Um dia desses, após assistirmos um filme em vídeo na casa deles, tive uma idéia brilhante. Iria aproveitar nossa mútua atração por bons filmes para tentar abrir os olhos do Dudu por vias indiretas. Quando o filme acabou, perguntei a eles:

- Vocês, por acaso, já assistiram As pontes de Madison?

- Não, respondeu a Laurinha. Acho que não, disse o Dudu.

- Mas vocês não podem deixar de ver esse filme. É um drama fantástico, (e aí eu joguei o meu veneno) o filme é a sua cara, Laurinha!

Bem, se você leitor já assistiu ao filme acima, sabe muito bem porquê eu recomendei-o ao casal com aquele estratégico comentário, mas se ainda não viu, a sugestão serve para você também (mesmo que você não se identifique com a Laurinha ou com o Dudu).

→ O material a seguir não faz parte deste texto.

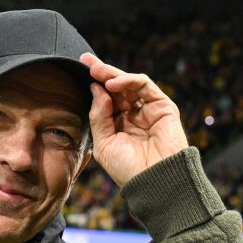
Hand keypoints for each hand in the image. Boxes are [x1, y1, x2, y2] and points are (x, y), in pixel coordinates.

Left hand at [82, 52, 187, 185]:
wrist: (154, 182)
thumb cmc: (128, 169)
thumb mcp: (104, 143)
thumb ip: (98, 116)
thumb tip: (96, 88)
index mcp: (119, 125)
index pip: (106, 99)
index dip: (94, 84)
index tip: (79, 69)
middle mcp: (134, 115)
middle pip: (117, 88)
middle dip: (101, 72)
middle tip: (86, 61)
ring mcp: (149, 110)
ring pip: (129, 83)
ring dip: (112, 74)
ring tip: (96, 71)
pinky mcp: (163, 107)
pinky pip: (145, 86)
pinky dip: (128, 80)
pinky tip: (111, 83)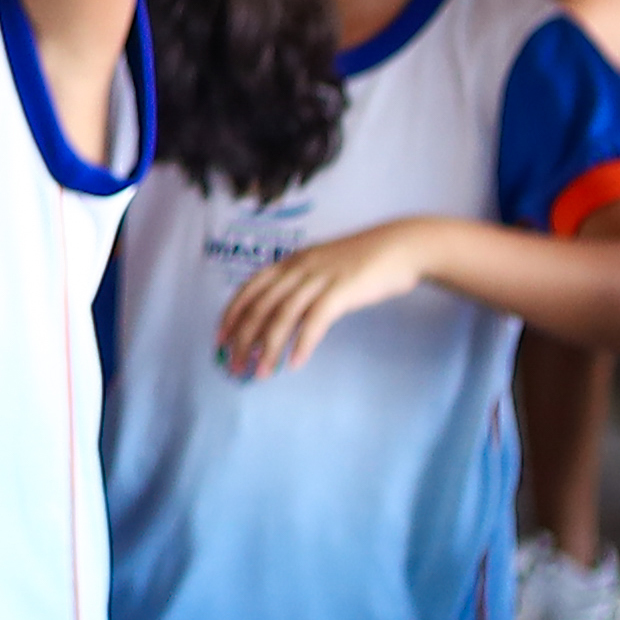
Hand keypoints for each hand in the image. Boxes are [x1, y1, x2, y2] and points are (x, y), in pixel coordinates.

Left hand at [212, 222, 440, 378]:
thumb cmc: (361, 260)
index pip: (250, 289)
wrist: (399, 246)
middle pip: (261, 307)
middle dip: (243, 339)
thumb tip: (279, 315)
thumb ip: (300, 285)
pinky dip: (302, 343)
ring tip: (260, 373)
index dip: (232, 314)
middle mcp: (299, 268)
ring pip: (283, 316)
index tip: (220, 339)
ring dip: (268, 348)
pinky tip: (295, 363)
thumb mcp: (321, 265)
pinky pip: (316, 320)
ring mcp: (320, 278)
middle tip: (234, 366)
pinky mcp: (342, 290)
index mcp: (291, 262)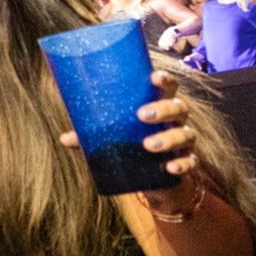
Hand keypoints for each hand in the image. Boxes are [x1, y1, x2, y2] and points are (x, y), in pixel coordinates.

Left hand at [57, 71, 200, 178]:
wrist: (153, 178)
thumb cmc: (132, 144)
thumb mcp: (112, 137)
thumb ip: (91, 135)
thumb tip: (65, 137)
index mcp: (159, 105)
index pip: (168, 87)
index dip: (165, 80)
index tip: (153, 77)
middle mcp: (175, 121)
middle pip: (179, 108)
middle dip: (163, 109)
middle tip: (142, 115)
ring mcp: (183, 142)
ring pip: (186, 134)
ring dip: (169, 138)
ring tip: (148, 145)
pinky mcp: (185, 163)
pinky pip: (190, 162)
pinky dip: (182, 164)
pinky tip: (171, 167)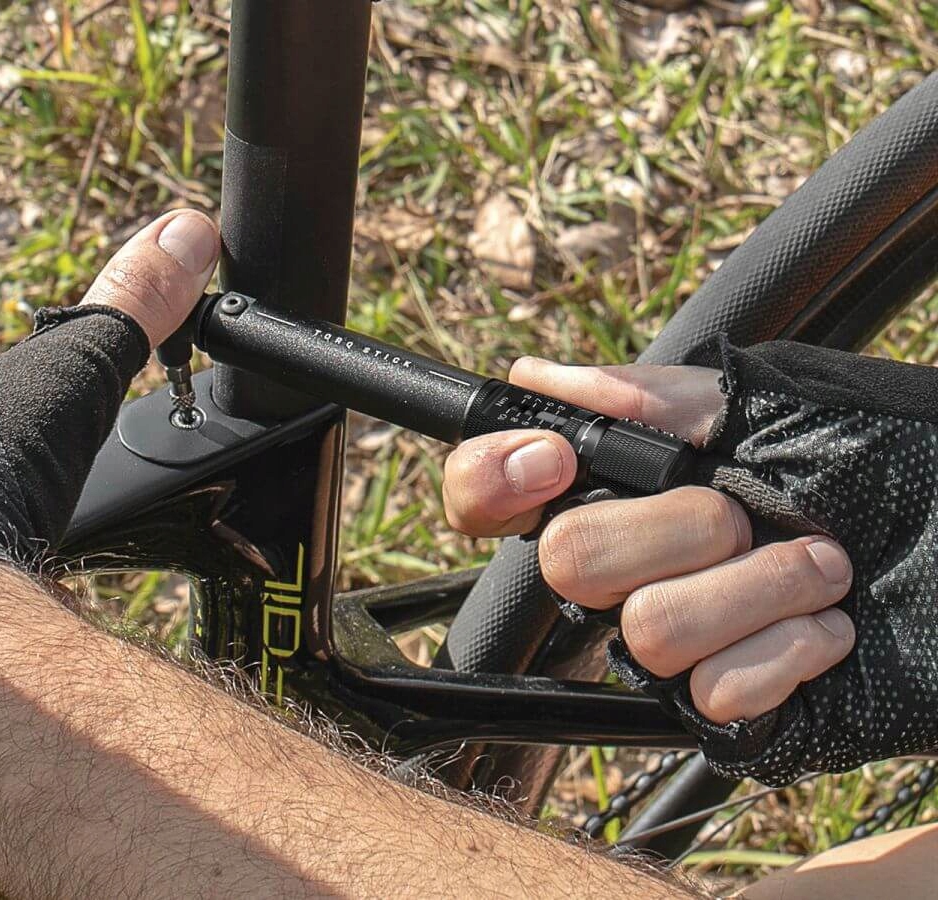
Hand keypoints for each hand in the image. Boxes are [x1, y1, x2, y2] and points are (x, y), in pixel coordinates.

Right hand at [442, 357, 854, 724]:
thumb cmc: (896, 459)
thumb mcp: (777, 404)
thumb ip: (657, 397)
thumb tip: (539, 378)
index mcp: (628, 486)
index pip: (492, 493)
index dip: (491, 479)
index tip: (559, 460)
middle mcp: (635, 565)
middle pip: (566, 563)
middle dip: (677, 530)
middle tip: (749, 512)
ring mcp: (678, 639)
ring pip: (643, 635)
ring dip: (755, 590)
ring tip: (823, 569)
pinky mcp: (730, 709)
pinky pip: (711, 697)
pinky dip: (786, 653)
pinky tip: (832, 630)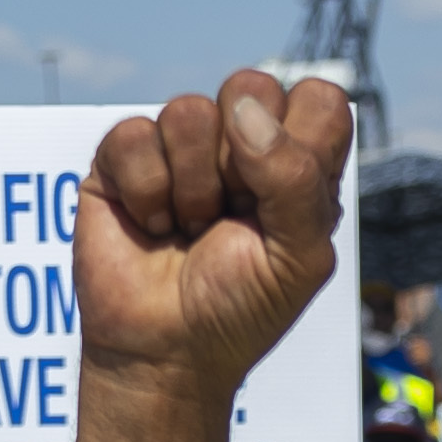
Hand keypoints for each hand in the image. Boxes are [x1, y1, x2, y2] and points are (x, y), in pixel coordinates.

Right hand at [78, 70, 354, 397]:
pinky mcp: (123, 159)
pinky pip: (133, 135)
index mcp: (297, 163)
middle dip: (241, 163)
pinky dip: (146, 193)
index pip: (318, 99)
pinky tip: (153, 226)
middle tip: (234, 215)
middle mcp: (241, 145)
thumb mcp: (300, 258)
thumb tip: (244, 114)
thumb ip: (297, 181)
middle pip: (250, 88)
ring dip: (192, 188)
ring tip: (191, 229)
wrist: (167, 354)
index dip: (301, 139)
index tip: (282, 200)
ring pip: (188, 111)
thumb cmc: (240, 310)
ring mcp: (180, 148)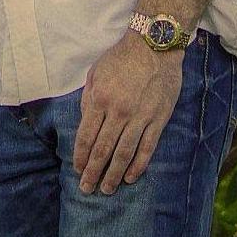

Pois o casal, passados uns dias, pegou a fita. Depois, quando me encontraram, o Dudu só teve elogios para o filme. Já a Laurinha, “vestiu a carapuça”, e pelos olhares que trocamos ela percebeu que eu sabia de algo e eu percebi que ela percebeu que eu sabia de algo. Daquele dia em diante, ela passou a me evitar, até que .... .

Estava eu sozinho em casa quando, lá pelas 9:00 hs da noite tocam a campainha. Pelo olho mágico eu vi que era ela. Abri.

- Eu andei chorando, disse ela.

- Eu percebi.

- Eu percebi que você percebeu.

- Eu percebi que você percebeu que eu percebi.

Após este significativo diálogo inicial ela se abriu comigo. O “Ricardão” a havia abandonado e ela precisava desabafar com alguém. Como eu era o único que sabia da coisa, foi a mim que ela procurou.

Vendo-a naquele estado, ofereci-lhe um vinhozinho e coloquei um bom CD a meia altura. Ela sentou-se próximo a mim e eu dei-lhe meu ombro. Enquanto ela chorava eu enxugava, com as costas da mão, as lágrimas mornas que escorriam de seus lindos olhinhos azuis, e deslizava meus dedos “por baixo dos caracóis dos seus cabelos” cheirosos, macios e encaracolados. Foi nesse momento que tomei uma importante e definitiva decisão: não contaria nada ao Dudu, afinal, ele certamente sofreria muito, coitado, e além do mais, já bastava o sofrimento de ser torcedor do Fluminense, e eu, sem sombra de dúvida, não saberia consolá-lo com a competência com que daquele dia em diante tenho, regularmente, consolado a Laurinha!